Requirement - Images are to be left out when the records below are printed word for word.
§ §
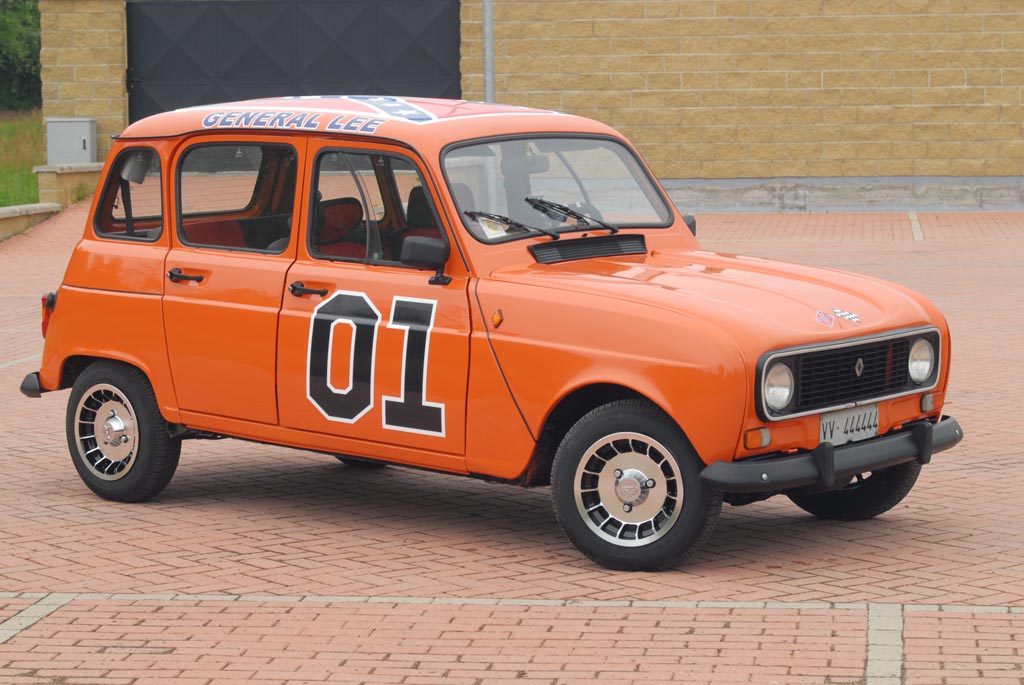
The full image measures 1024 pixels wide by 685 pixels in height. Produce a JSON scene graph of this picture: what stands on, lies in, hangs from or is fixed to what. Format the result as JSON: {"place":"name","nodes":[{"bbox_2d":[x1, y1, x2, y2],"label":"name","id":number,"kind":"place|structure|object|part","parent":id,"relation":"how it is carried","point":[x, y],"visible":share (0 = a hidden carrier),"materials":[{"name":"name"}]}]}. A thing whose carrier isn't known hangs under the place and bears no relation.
{"place":"outdoors","nodes":[
{"label":"outdoors","id":0,"kind":"place"},
{"bbox_2d":[0,108,44,208],"label":"lawn","id":1,"kind":"structure","parent":0,"point":[31,178],"materials":[{"name":"green plant"}]},
{"bbox_2d":[0,0,41,111],"label":"tree","id":2,"kind":"object","parent":1,"relation":"on","point":[25,52],"visible":0.65,"materials":[{"name":"green plant"}]},
{"bbox_2d":[40,0,128,165],"label":"brick pillar","id":3,"kind":"structure","parent":0,"point":[87,94],"materials":[{"name":"brick"}]},
{"bbox_2d":[0,200,1023,684],"label":"brick pavement","id":4,"kind":"structure","parent":0,"point":[245,540],"materials":[{"name":"red brick"}]},
{"bbox_2d":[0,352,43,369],"label":"painted line","id":5,"kind":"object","parent":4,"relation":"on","point":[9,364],"visible":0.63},
{"bbox_2d":[0,201,60,240],"label":"low wall","id":6,"kind":"structure","parent":4,"relation":"on","point":[27,206],"materials":[{"name":"stone"}]},
{"bbox_2d":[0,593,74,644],"label":"strip","id":7,"kind":"object","parent":4,"relation":"in","point":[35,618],"visible":0.81,"materials":[{"name":"grey"}]},
{"bbox_2d":[34,162,102,209],"label":"low wall","id":8,"kind":"structure","parent":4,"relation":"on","point":[65,176],"materials":[{"name":"beige stone"}]},
{"bbox_2d":[45,117,96,164],"label":"utility box","id":9,"kind":"object","parent":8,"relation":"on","point":[79,148],"visible":0.87,"materials":[{"name":"grey metal"}]},
{"bbox_2d":[482,0,494,102],"label":"metal pole","id":10,"kind":"object","parent":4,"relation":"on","point":[487,20],"visible":0.45,"materials":[{"name":"grey metal"}]},
{"bbox_2d":[22,98,965,571],"label":"car","id":11,"kind":"object","parent":4,"relation":"on","point":[73,352],"visible":0.98,"materials":[{"name":"orange metal"}]},
{"label":"tail light","id":12,"kind":"part","parent":11,"relation":"part of","materials":[{"name":"red plastic"}]},
{"label":"wheel","id":13,"kind":"part","parent":11,"relation":"part of","materials":[{"name":"black rubber"}]},
{"label":"quarter window","id":14,"kind":"part","parent":11,"relation":"part of","materials":[{"name":"glass"}]},
{"label":"door handle","id":15,"kind":"part","parent":11,"relation":"part of","materials":[{"name":"black metal"}]},
{"label":"door","id":16,"kind":"part","parent":11,"relation":"part of","materials":[{"name":"orange metal"}]},
{"label":"door window","id":17,"kind":"part","parent":11,"relation":"part of","materials":[{"name":"glass"}]},
{"label":"door handle","id":18,"kind":"part","parent":11,"relation":"part of","materials":[{"name":"black metal"}]},
{"label":"seat","id":19,"kind":"part","parent":11,"relation":"part of","materials":[{"name":"red fabric"}]},
{"label":"front door window","id":20,"kind":"part","parent":11,"relation":"part of","materials":[{"name":"glass"}]},
{"label":"front door","id":21,"kind":"part","parent":11,"relation":"part of","materials":[{"name":"orange metal"}]},
{"bbox_2d":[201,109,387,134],"label":"roof lettering decal","id":22,"kind":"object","parent":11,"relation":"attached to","point":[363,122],"visible":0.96,"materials":[{"name":"blue plastic"}]},
{"bbox_2d":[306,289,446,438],"label":"number decal","id":23,"kind":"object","parent":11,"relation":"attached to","point":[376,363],"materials":[{"name":"black plastic"}]},
{"bbox_2d":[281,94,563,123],"label":"roof flag decal","id":24,"kind":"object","parent":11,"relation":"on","point":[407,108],"visible":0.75,"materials":[{"name":"multicoloured plastic"}]},
{"bbox_2d":[477,217,508,238],"label":"paper","id":25,"kind":"object","parent":11,"relation":"attached to","point":[489,230],"visible":0.61,"materials":[{"name":"white paper"}]},
{"label":"windshield","id":26,"kind":"part","parent":11,"relation":"part of","materials":[{"name":"clear glass"}]},
{"label":"wheel","id":27,"kind":"part","parent":11,"relation":"part of","materials":[{"name":"black rubber"}]},
{"label":"mirror","id":28,"kind":"part","parent":11,"relation":"part of","materials":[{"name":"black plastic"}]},
{"label":"hood","id":29,"kind":"part","parent":11,"relation":"part of","materials":[{"name":"orange metal"}]},
{"label":"headlight","id":30,"kind":"part","parent":11,"relation":"part of","materials":[{"name":"silver"}]},
{"bbox_2d":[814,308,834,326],"label":"sticker","id":31,"kind":"object","parent":11,"relation":"attached to","point":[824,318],"visible":0.98,"materials":[{"name":"red"}]},
{"bbox_2d":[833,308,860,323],"label":"checkered flag decal","id":32,"kind":"object","parent":11,"relation":"attached to","point":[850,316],"visible":0.97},
{"bbox_2d":[818,403,879,446],"label":"license plate","id":33,"kind":"object","parent":11,"relation":"attached to","point":[840,418],"visible":0.91,"materials":[{"name":"white metal"}]},
{"label":"grille","id":34,"kind":"part","parent":11,"relation":"part of","materials":[{"name":"black metal"}]},
{"label":"wheel","id":35,"kind":"part","parent":11,"relation":"part of","materials":[{"name":"black rubber"}]},
{"label":"headlight","id":36,"kind":"part","parent":11,"relation":"part of","materials":[{"name":"silver"}]},
{"bbox_2d":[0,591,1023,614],"label":"painted line","id":37,"kind":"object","parent":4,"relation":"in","point":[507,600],"visible":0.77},
{"bbox_2d":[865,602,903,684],"label":"painted line","id":38,"kind":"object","parent":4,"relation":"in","point":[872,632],"visible":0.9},
{"bbox_2d":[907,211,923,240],"label":"painted line","id":39,"kind":"object","parent":4,"relation":"on","point":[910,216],"visible":0.86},
{"bbox_2d":[461,0,1023,191],"label":"brick wall","id":40,"kind":"structure","parent":0,"point":[958,78],"materials":[{"name":"brick"}]},
{"bbox_2d":[128,0,458,121],"label":"garage door","id":41,"kind":"structure","parent":40,"relation":"in","point":[457,78],"materials":[{"name":"black metal"}]}
]}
§ §
Written answer -
The full image measures 1024 pixels wide by 685 pixels in height. Produce a JSON scene graph of this picture: what stands on, lies in, hangs from or is fixed to what. Format the result as JSON: {"place":"name","nodes":[{"bbox_2d":[x1, y1, x2, y2],"label":"name","id":number,"kind":"place|structure|object|part","parent":id,"relation":"how it is carried","point":[x, y],"visible":share (0 = a hidden carrier),"materials":[{"name":"name"}]}]}. A thing whose carrier isn't known hangs under the place and bears no relation.
{"place":"outdoors","nodes":[
{"label":"outdoors","id":0,"kind":"place"},
{"bbox_2d":[0,108,44,208],"label":"lawn","id":1,"kind":"structure","parent":0,"point":[31,178],"materials":[{"name":"green plant"}]},
{"bbox_2d":[0,0,41,111],"label":"tree","id":2,"kind":"object","parent":1,"relation":"on","point":[25,52],"visible":0.65,"materials":[{"name":"green plant"}]},
{"bbox_2d":[40,0,128,165],"label":"brick pillar","id":3,"kind":"structure","parent":0,"point":[87,94],"materials":[{"name":"brick"}]},
{"bbox_2d":[0,200,1023,684],"label":"brick pavement","id":4,"kind":"structure","parent":0,"point":[245,540],"materials":[{"name":"red brick"}]},
{"bbox_2d":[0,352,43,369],"label":"painted line","id":5,"kind":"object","parent":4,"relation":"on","point":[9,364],"visible":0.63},
{"bbox_2d":[0,201,60,240],"label":"low wall","id":6,"kind":"structure","parent":4,"relation":"on","point":[27,206],"materials":[{"name":"stone"}]},
{"bbox_2d":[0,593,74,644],"label":"strip","id":7,"kind":"object","parent":4,"relation":"in","point":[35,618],"visible":0.81,"materials":[{"name":"grey"}]},
{"bbox_2d":[34,162,102,209],"label":"low wall","id":8,"kind":"structure","parent":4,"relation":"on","point":[65,176],"materials":[{"name":"beige stone"}]},
{"bbox_2d":[45,117,96,164],"label":"utility box","id":9,"kind":"object","parent":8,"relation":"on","point":[79,148],"visible":0.87,"materials":[{"name":"grey metal"}]},
{"bbox_2d":[482,0,494,102],"label":"metal pole","id":10,"kind":"object","parent":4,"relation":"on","point":[487,20],"visible":0.45,"materials":[{"name":"grey metal"}]},
{"bbox_2d":[22,98,965,571],"label":"car","id":11,"kind":"object","parent":4,"relation":"on","point":[73,352],"visible":0.98,"materials":[{"name":"orange metal"}]},
{"label":"tail light","id":12,"kind":"part","parent":11,"relation":"part of","materials":[{"name":"red plastic"}]},
{"label":"wheel","id":13,"kind":"part","parent":11,"relation":"part of","materials":[{"name":"black rubber"}]},
{"label":"quarter window","id":14,"kind":"part","parent":11,"relation":"part of","materials":[{"name":"glass"}]},
{"label":"door handle","id":15,"kind":"part","parent":11,"relation":"part of","materials":[{"name":"black metal"}]},
{"label":"door","id":16,"kind":"part","parent":11,"relation":"part of","materials":[{"name":"orange metal"}]},
{"label":"door window","id":17,"kind":"part","parent":11,"relation":"part of","materials":[{"name":"glass"}]},
{"label":"door handle","id":18,"kind":"part","parent":11,"relation":"part of","materials":[{"name":"black metal"}]},
{"label":"seat","id":19,"kind":"part","parent":11,"relation":"part of","materials":[{"name":"red fabric"}]},
{"label":"front door window","id":20,"kind":"part","parent":11,"relation":"part of","materials":[{"name":"glass"}]},
{"label":"front door","id":21,"kind":"part","parent":11,"relation":"part of","materials":[{"name":"orange metal"}]},
{"bbox_2d":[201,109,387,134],"label":"roof lettering decal","id":22,"kind":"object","parent":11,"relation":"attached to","point":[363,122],"visible":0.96,"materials":[{"name":"blue plastic"}]},
{"bbox_2d":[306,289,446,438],"label":"number decal","id":23,"kind":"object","parent":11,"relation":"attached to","point":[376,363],"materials":[{"name":"black plastic"}]},
{"bbox_2d":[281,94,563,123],"label":"roof flag decal","id":24,"kind":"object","parent":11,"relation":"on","point":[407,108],"visible":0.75,"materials":[{"name":"multicoloured plastic"}]},
{"bbox_2d":[477,217,508,238],"label":"paper","id":25,"kind":"object","parent":11,"relation":"attached to","point":[489,230],"visible":0.61,"materials":[{"name":"white paper"}]},
{"label":"windshield","id":26,"kind":"part","parent":11,"relation":"part of","materials":[{"name":"clear glass"}]},
{"label":"wheel","id":27,"kind":"part","parent":11,"relation":"part of","materials":[{"name":"black rubber"}]},
{"label":"mirror","id":28,"kind":"part","parent":11,"relation":"part of","materials":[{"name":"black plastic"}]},
{"label":"hood","id":29,"kind":"part","parent":11,"relation":"part of","materials":[{"name":"orange metal"}]},
{"label":"headlight","id":30,"kind":"part","parent":11,"relation":"part of","materials":[{"name":"silver"}]},
{"bbox_2d":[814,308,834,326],"label":"sticker","id":31,"kind":"object","parent":11,"relation":"attached to","point":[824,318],"visible":0.98,"materials":[{"name":"red"}]},
{"bbox_2d":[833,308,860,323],"label":"checkered flag decal","id":32,"kind":"object","parent":11,"relation":"attached to","point":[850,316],"visible":0.97},
{"bbox_2d":[818,403,879,446],"label":"license plate","id":33,"kind":"object","parent":11,"relation":"attached to","point":[840,418],"visible":0.91,"materials":[{"name":"white metal"}]},
{"label":"grille","id":34,"kind":"part","parent":11,"relation":"part of","materials":[{"name":"black metal"}]},
{"label":"wheel","id":35,"kind":"part","parent":11,"relation":"part of","materials":[{"name":"black rubber"}]},
{"label":"headlight","id":36,"kind":"part","parent":11,"relation":"part of","materials":[{"name":"silver"}]},
{"bbox_2d":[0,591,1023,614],"label":"painted line","id":37,"kind":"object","parent":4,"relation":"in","point":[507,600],"visible":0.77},
{"bbox_2d":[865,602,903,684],"label":"painted line","id":38,"kind":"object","parent":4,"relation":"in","point":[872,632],"visible":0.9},
{"bbox_2d":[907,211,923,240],"label":"painted line","id":39,"kind":"object","parent":4,"relation":"on","point":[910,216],"visible":0.86},
{"bbox_2d":[461,0,1023,191],"label":"brick wall","id":40,"kind":"structure","parent":0,"point":[958,78],"materials":[{"name":"brick"}]},
{"bbox_2d":[128,0,458,121],"label":"garage door","id":41,"kind":"structure","parent":40,"relation":"in","point":[457,78],"materials":[{"name":"black metal"}]}
]}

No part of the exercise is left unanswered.